__Aim__
Reproduce each of the lines word for word.

[Data records]
-*-*-
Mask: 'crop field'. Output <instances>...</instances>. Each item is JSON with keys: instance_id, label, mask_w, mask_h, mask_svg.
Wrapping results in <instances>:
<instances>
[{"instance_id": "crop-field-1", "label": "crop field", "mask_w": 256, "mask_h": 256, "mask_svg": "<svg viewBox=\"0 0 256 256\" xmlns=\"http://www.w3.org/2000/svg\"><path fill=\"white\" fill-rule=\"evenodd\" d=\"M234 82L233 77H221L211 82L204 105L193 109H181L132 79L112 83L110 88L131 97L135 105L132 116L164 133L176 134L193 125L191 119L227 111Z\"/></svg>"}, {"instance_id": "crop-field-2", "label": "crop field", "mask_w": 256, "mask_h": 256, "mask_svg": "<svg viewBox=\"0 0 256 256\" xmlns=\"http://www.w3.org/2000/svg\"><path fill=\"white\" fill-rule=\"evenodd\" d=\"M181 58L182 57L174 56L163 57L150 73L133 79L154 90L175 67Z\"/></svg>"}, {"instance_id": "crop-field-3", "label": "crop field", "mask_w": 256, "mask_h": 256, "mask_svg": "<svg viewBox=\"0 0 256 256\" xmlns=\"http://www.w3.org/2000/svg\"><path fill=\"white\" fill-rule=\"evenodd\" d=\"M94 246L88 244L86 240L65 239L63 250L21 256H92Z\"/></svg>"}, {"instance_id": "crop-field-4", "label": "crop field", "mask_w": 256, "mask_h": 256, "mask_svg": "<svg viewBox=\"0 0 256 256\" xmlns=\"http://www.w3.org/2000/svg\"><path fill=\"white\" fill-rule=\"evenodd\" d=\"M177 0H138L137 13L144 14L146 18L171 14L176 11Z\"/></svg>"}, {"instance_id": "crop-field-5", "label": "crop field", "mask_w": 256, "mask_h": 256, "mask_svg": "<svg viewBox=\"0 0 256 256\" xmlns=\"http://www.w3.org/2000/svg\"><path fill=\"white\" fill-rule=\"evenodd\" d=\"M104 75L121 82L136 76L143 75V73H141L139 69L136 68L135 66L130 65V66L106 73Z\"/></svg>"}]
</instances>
-*-*-
__Solution to the exercise__
Mask: 'crop field'. Output <instances>...</instances>. Each item is JSON with keys: instance_id, label, mask_w, mask_h, mask_svg.
Wrapping results in <instances>:
<instances>
[{"instance_id": "crop-field-1", "label": "crop field", "mask_w": 256, "mask_h": 256, "mask_svg": "<svg viewBox=\"0 0 256 256\" xmlns=\"http://www.w3.org/2000/svg\"><path fill=\"white\" fill-rule=\"evenodd\" d=\"M234 82L233 77H221L211 82L204 105L193 109H181L132 79L112 83L110 88L131 97L135 105L132 116L164 133L176 134L193 125L191 119L227 111Z\"/></svg>"}, {"instance_id": "crop-field-2", "label": "crop field", "mask_w": 256, "mask_h": 256, "mask_svg": "<svg viewBox=\"0 0 256 256\" xmlns=\"http://www.w3.org/2000/svg\"><path fill=\"white\" fill-rule=\"evenodd\" d=\"M181 58L182 57L174 56L163 57L150 73L133 79L154 90L175 67Z\"/></svg>"}, {"instance_id": "crop-field-3", "label": "crop field", "mask_w": 256, "mask_h": 256, "mask_svg": "<svg viewBox=\"0 0 256 256\" xmlns=\"http://www.w3.org/2000/svg\"><path fill=\"white\" fill-rule=\"evenodd\" d=\"M94 246L88 244L86 240L65 239L63 250L21 256H92Z\"/></svg>"}, {"instance_id": "crop-field-4", "label": "crop field", "mask_w": 256, "mask_h": 256, "mask_svg": "<svg viewBox=\"0 0 256 256\" xmlns=\"http://www.w3.org/2000/svg\"><path fill=\"white\" fill-rule=\"evenodd\" d=\"M177 0H138L137 13L144 14L146 18L171 14L176 11Z\"/></svg>"}, {"instance_id": "crop-field-5", "label": "crop field", "mask_w": 256, "mask_h": 256, "mask_svg": "<svg viewBox=\"0 0 256 256\" xmlns=\"http://www.w3.org/2000/svg\"><path fill=\"white\" fill-rule=\"evenodd\" d=\"M104 75L121 82L136 76L143 75V73H141L139 69L136 68L135 66L130 65V66L106 73Z\"/></svg>"}]
</instances>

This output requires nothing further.